Missed Lisfranc injuries are notorious for ongoing complications when not treated correctly in the initial stages of healing. Complication risks include the development of post-traumatic arthritis, chronic pain and instability or non-unions requiring surgical intervention.
“You will require surgery”.
Mostly nope. If appropriate offloading, stability, load management and strengthening principles are correctly applied throughout the various phases of healing; a patient may regain full function without complication and therefore avoid surgical intervention.
“Imaging is required”
Why? A thorough history will point to a clear clinical diagnosis. Lisfranc injuries are often missed on initial x-rays, approximately 20% of the time. Quite often, awaiting imaging results means a delay in appropriate treatment which can have serious consequences.
If a Lisfranc injury is suspected, follow clinical reasoning and apply appropriate offloading mechanisms before referring for scans.

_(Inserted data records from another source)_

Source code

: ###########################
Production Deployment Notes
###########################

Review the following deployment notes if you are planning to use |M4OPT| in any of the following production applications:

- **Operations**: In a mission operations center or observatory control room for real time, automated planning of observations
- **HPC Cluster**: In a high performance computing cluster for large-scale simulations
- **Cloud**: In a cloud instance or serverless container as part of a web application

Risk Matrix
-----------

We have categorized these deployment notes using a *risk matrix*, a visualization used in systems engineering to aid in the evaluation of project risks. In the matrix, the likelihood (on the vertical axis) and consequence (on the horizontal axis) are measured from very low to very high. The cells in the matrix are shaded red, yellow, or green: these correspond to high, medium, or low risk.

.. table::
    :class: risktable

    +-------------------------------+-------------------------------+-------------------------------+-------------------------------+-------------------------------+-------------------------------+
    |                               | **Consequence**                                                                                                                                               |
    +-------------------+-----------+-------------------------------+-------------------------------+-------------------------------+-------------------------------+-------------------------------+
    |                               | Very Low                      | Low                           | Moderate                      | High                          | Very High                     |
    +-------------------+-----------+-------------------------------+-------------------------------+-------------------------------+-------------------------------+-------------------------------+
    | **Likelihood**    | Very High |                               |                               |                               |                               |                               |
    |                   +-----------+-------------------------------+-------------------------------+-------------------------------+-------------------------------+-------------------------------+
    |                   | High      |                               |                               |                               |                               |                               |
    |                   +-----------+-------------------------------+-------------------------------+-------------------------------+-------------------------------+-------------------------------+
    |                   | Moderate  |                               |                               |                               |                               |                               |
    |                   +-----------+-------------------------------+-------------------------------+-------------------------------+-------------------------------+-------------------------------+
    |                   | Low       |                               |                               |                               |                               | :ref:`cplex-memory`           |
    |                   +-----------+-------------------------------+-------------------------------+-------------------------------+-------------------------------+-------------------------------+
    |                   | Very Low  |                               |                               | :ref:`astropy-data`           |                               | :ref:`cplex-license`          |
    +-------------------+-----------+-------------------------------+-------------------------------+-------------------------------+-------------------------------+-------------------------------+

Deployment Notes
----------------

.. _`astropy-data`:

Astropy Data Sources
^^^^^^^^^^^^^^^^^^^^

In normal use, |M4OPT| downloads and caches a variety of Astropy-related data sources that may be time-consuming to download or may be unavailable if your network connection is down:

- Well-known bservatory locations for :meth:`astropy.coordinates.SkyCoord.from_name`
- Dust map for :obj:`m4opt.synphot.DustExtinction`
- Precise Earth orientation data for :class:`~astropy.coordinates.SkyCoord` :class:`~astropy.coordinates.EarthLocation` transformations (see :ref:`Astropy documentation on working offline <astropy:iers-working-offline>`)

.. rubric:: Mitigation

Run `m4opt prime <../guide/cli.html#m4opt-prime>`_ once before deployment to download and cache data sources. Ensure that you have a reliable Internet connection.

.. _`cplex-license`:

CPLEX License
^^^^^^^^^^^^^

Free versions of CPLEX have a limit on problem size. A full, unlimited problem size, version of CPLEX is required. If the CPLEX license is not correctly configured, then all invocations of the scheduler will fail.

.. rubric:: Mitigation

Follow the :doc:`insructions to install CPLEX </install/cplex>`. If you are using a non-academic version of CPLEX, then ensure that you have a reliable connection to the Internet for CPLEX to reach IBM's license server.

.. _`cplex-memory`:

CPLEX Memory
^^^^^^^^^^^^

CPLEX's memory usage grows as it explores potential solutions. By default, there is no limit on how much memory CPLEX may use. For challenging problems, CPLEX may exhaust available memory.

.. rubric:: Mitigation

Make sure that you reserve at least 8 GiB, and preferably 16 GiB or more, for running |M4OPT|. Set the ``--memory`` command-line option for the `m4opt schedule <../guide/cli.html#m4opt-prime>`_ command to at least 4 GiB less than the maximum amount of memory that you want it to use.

Lisfranc injury treatment options
Lisfranc injuries are acute and traumatic, therefore if you are suspecting that this may be the driver of pain, a CAM boot should be fitted immediately and the patient advised to only weight bear as tolerated whilst awaiting a podiatric assessment.
Treatment should focus on three aspects. Load optimisation, capacity building and education.
Load optimisation is where we work out what loading is essential and what is potentially pathological. In the initial stages of healing, minimal loading is required to aid the union. However, as these structures of the midfoot repair, it is important that the patient is not deconditioned to a point of the heightened risk of further injury. We need to maintain tissue capacity as much as possible without overloading the injured area.
We do this via:
- Gait Training (for runners)
Capacity building is taking the fixed capacity of work that the foot is currently doing, and increasing it. Spending time offloaded does allow for the initial stages of healing, but it also decreases the overall strength of the structures of the foot as a whole.
Constant progressions are made to a tailored strengthening program to return a patient back to their pre lisfranc injury capacity and often build on this.
Education for lisfranc injuries really means pain education. When we take the time to talk through pain in terms of nociception; it empowers our clients to take charge of their lisfranc injury.
We also take the time to explain to every client the exact treatment planned progression, their symptoms and allow opportunities for discussion and questions. This leads onto the critical step of goal setting.
There’s also the 5% ‘ers. This can include pain modulation with NSAID’s, massage, and icing.
Lisfranc Injuries and goal setting
Such an overlooked yet critical aspect of health care, actually asking what our clients want and why. One patient may be focused solely on avoiding surgical intervention, while another may need to return to high-level sport as soon as possible. Although the expectations may vary, pain relief will almost always be a top priority. We use goals to not only guide our treatment plans but to also quantify progression throughout the patient’s journey back from a lisfranc injury.
- Epidemiological Study on Lisfranc Injuries. Acta Ortop Bras. (2017). Sobrado. M, Saito, G, Sakaki, M, Pontin, P.
- Lisfranc Injuries. British Medical Journal (2013). Wright, M, Michelson, J.
- Lisfranc Injuries. Australian Family Physician (2017). Wynter, S, Grigg, C.